Although demand for healthcare is increasing in many parts of the world, it isn’t always being met. Whether it’s health services struggling to meet the needs of ageing populations or rural patients without access to local services, there’s often a shortfall in supply. Patients also expect better outcomes than health services may be able to deliver.
Artificial intelligence (AI) may be part of the solution. AI technologies could help increase access to care, improve outcomes, and make better use of a physician’s time. But there are many barriers to adoption of AI in the healthcare industry. These include the difficulty of assembling the digital data AI needs, as well as a lack of AI workers across the world.
Patchy digital data
A lack of patient data in digital format is just one of the barriers to AI use in healthcare. Some AI technology sifts through data from groups of patients to determine the best approach for individual patient care.
One example is IBM’s Watson technology, presently capable of using patient data to craft better outcomes for individual cancer patients. Another example is the use of machine learning and advanced analytics to triage patients in intensive-care situations and identify those most at risk.
This kind of technology relies on the right kind and right volume of patient data being available.
Healthcare technology systems and the data-gathering practices of providers don’t always provide the right data in the right format for these types of AI use. While healthcare technologies can be extremely innovative when it comes to diagnosis and treatment, hospitals and clinics also depend on much more outdated technology to manage patient data.
In some healthcare systems, patient data is still being stored in paper files. In others, it’s stored in a multitude of old systems that aren’t great at sharing information with one other or with new systems.
AI is most effective when it’s able to work with a complete set of patient health records. Getting all this data together is quite a challenge. Of course, there are also many privacy concerns and regulations around sharing patient data in any format, which also makes it harder to marshal the data that AI needs.
Skill shortages and costs
There’s a lot of excitement surrounding the potential of AI for many industries, but a shortage of experienced and skilled AI talent may mean this potential can’t be realized everywhere. It will likely take years for the labor force to emerge with the skills healthcare needs to develop and apply AI broadly.
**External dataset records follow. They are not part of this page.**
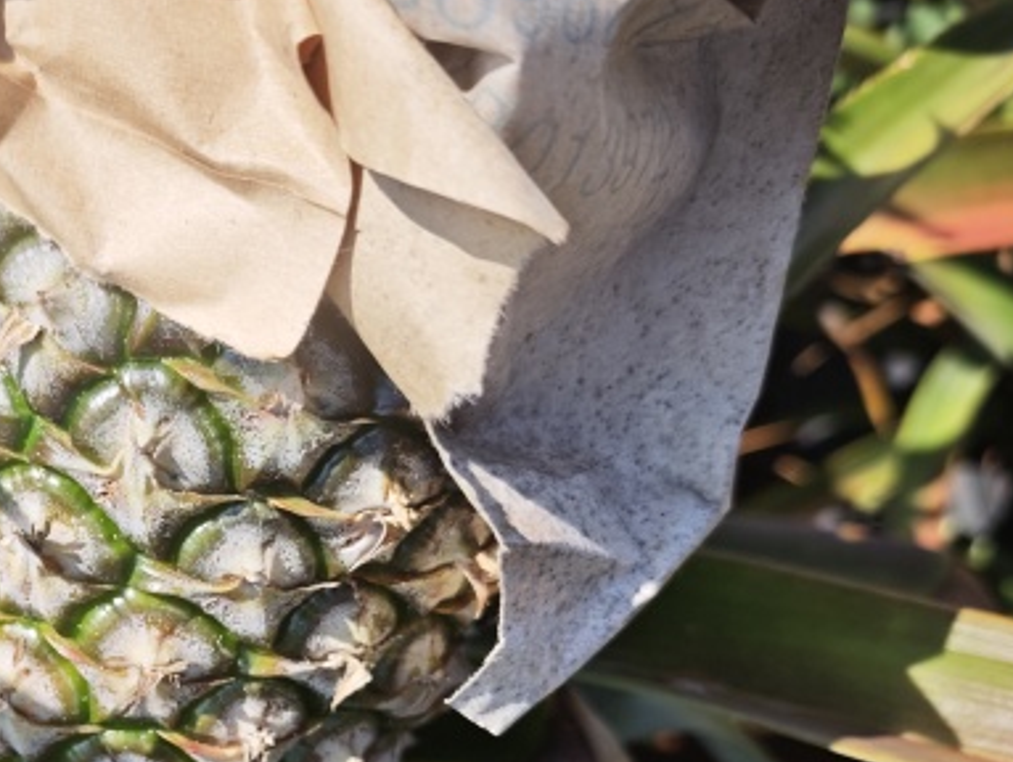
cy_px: 624
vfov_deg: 29.5
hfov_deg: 37.7
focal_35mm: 48
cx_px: 156
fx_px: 1406
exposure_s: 1/1748
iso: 50
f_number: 1.62
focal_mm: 6.55
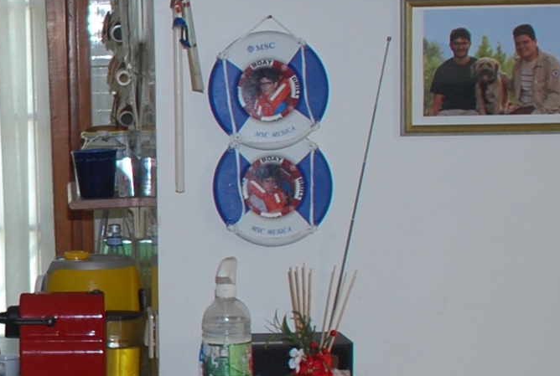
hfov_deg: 16.1
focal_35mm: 117
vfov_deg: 11.8
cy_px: 253
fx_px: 1824
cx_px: -261
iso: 200
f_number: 3.5
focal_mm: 18
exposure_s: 1/60
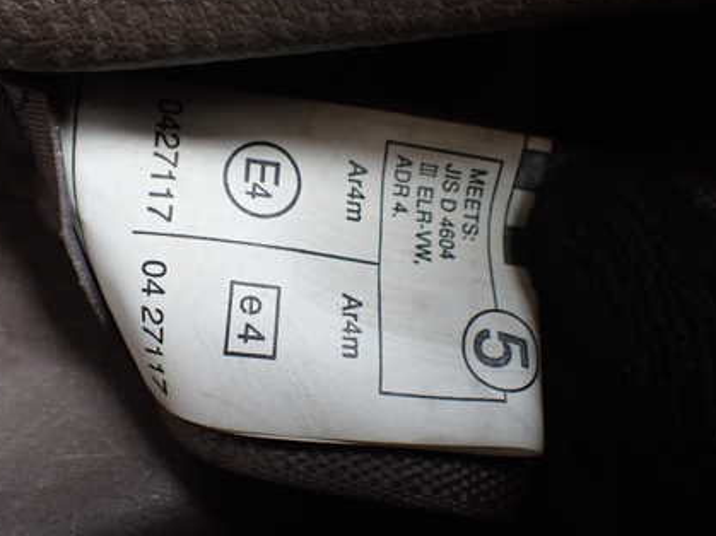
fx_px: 889
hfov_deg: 43.3
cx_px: 241
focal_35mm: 43
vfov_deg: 33.6
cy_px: 251
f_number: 2.3
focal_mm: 5.4
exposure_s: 1/125
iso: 320
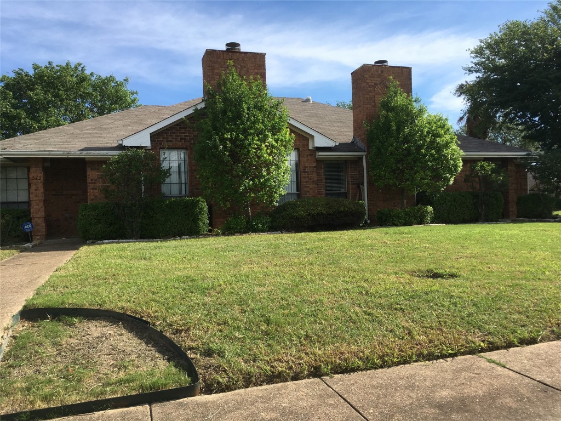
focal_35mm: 29
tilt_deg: -1.7
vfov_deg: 48.2
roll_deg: +1.8
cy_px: 210
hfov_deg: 61.7
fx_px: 470
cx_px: 280
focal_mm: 4.15
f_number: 2.2
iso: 25
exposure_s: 1/1326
In the meantime, the industry will probably be dependent on third parties for support with AI technology, which is a costly way to apply technology. Skill shortages are likely to be a major limiting factor for applying and developing AI in any sector, including the healthcare industry.
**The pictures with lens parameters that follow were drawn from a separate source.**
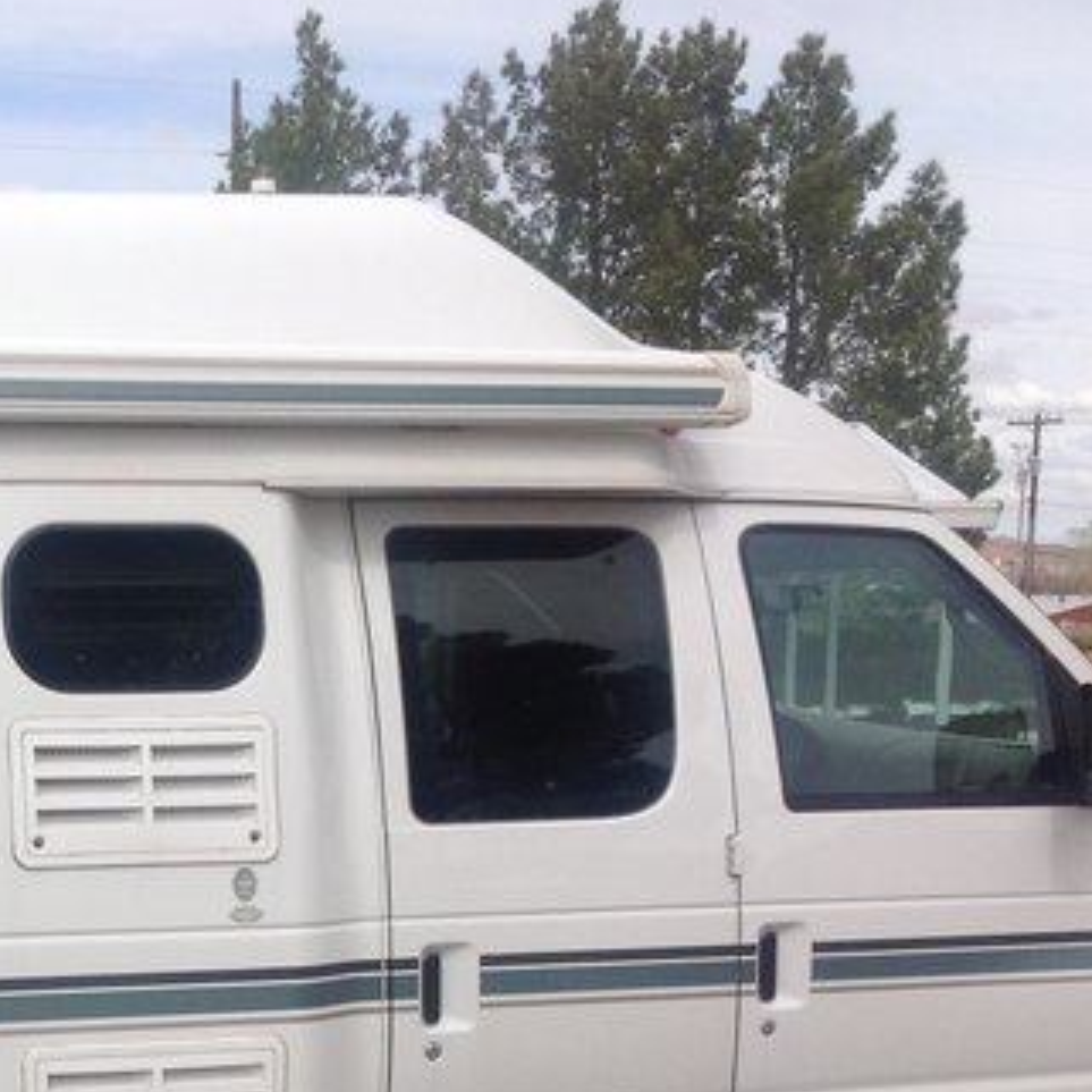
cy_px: 983
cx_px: -41
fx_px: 2748
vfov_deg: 22.0
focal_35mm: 77
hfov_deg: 21.6
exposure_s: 1/2326
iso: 50
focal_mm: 4.28
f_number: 2.4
Lack of AI workers isn’t the only factor pushing costs up. The sheer cost of developing any new technology means that it can be prohibitively expensive for most patients and may not provide the outcomes being sought.
Although there’s been much hype about IBM’s Watson computing system, which was promoted as a solution to improving cancer treatment, recent analysis shows that what the coverage missed was a caveat about the lack of evidence that the technology improved patient outcomes, lowered costs, or provided some other benefit. In fact, following a University of Texas audit, M.D. Anderson Cancer Center found that Watson did not work with their new electronic medical records system, and the cancer center is now seeking bids for a new contractor.
Culture and language
One surprising barrier to the adoption of AI in healthcare is cultural differences between markets. Although IBM Watson is being marketed worldwide, much of the data it relies on is relevant to its home market in the U.S.
This means some of the treatments it recommends are not available in all markets, or not available within that market’s insurance system. It’s a barrier to adoption if not all the recommendations it makes are applicable locally.
But culture also means that AI is received and valued differently in the various markets of the world. China has a serious problem of conflict between patients and doctors. There’s a high rate of violence against workers in the healthcare industry and a general lack of respect for the profession.
AI is seen as a potential intermediary between angry patients and workers in the healthcare industry that could help protect practitioners. In a market where doctors’ opinions are often mistrusted, AI intervention in medical plans could help reassure patients that their physician is giving the correct advice.
Despite the very real barriers to AI adoption in this industry, it’s highly likely that healthcare will see huge advances and widespread use of AI technologies in the next few years – and at the right price.
A report by Accenture predicts huge and rapid growth and wide-scale investment into AI startups in the sector. It’s thought that developments may help replace a shortage of skilled health workers by offering services such as virtual nursing and also help improve outcomes with precision surgery carried out by robots.
AI can potentially also help fight against problems such as prescription errors and fraud within the system.
The key driving factor is the potential for cost reduction that it offers the industry. Demand for healthcare cannot always be met at an affordable price for patients and it’s likely that, in the long term, we’ll see AI play a role in making healthcare more affordable.
As the world population ages and healthcare demand rises, this is going to be a welcome solution to meeting needs.